Perhaps the world has become increasingly disconnected and dysfunctional from the time I entered social housing in Inner London in 1984, through my moving to privately rented accommodation in Belmont, Hereford, in 2017, and beyond?

This applies to both telecomms signal strengths and the inputs of data into the public realm.

Post-Thatcher and Reagan regulation by the [increasingly global] market dominated this period, alongside demolition of the welfare state.

Central government slashes public spending.
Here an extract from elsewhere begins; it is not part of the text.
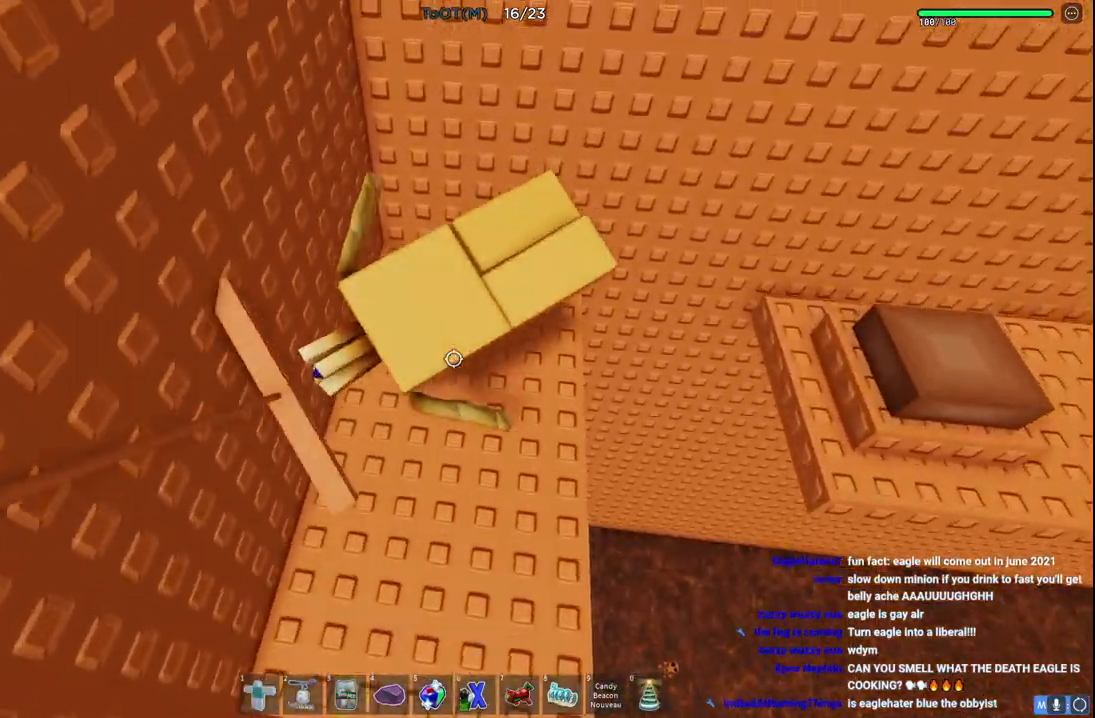
Gameplay with keyboard; each line is a JSON object with the keys held at the frame after it. "events" lists presses ("down") and releases ("up") of "a", "ctrl", "d", "e", "q", "s", "shift", "space" and "w" between this image and that frame as [ms after this image, input, new state], when the widget could be followed in between. No other keys are recorded. Mouse input is not recorded.
{"keys": [], "events": [[100, "space", "down"], [200, "d", "down"], [250, "space", "up"], [367, "d", "up"], [383, "w", "up"]]}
Local government budget cuts exacerbate social housing organisations’ balance deficits, leading to more sales of public land in ‘desirable’ areas to the global market, even after right-to-buy depletion of social housing stock.

Homelessness rises, further inducing demand-over-supply UK property prices. Property developers get  help-to-buy subsidies.

Herefordians have been denied government flood compensation payments. Now, landowners even plan to build on frequently flooded areas. Greenbelt land is gobbled up by housing.

Alan Titchmarsh starts a BBC Gardeners’ World article by denouncing Extinction Rebellion members who buy imported fruit and vegetables out-of-season as hypocrites. 

Green Party London Assembly member Jenny Jones, elected via proportional representation and with a London regional remit, launched and chaired the London Food Commission.

Recognising the reality of climate change as affirmed by UN scientists, Jenny Jones said, “We need a sustainable food policy... that is good for the environment, good for business and ensures access to fresh healthy food for all.”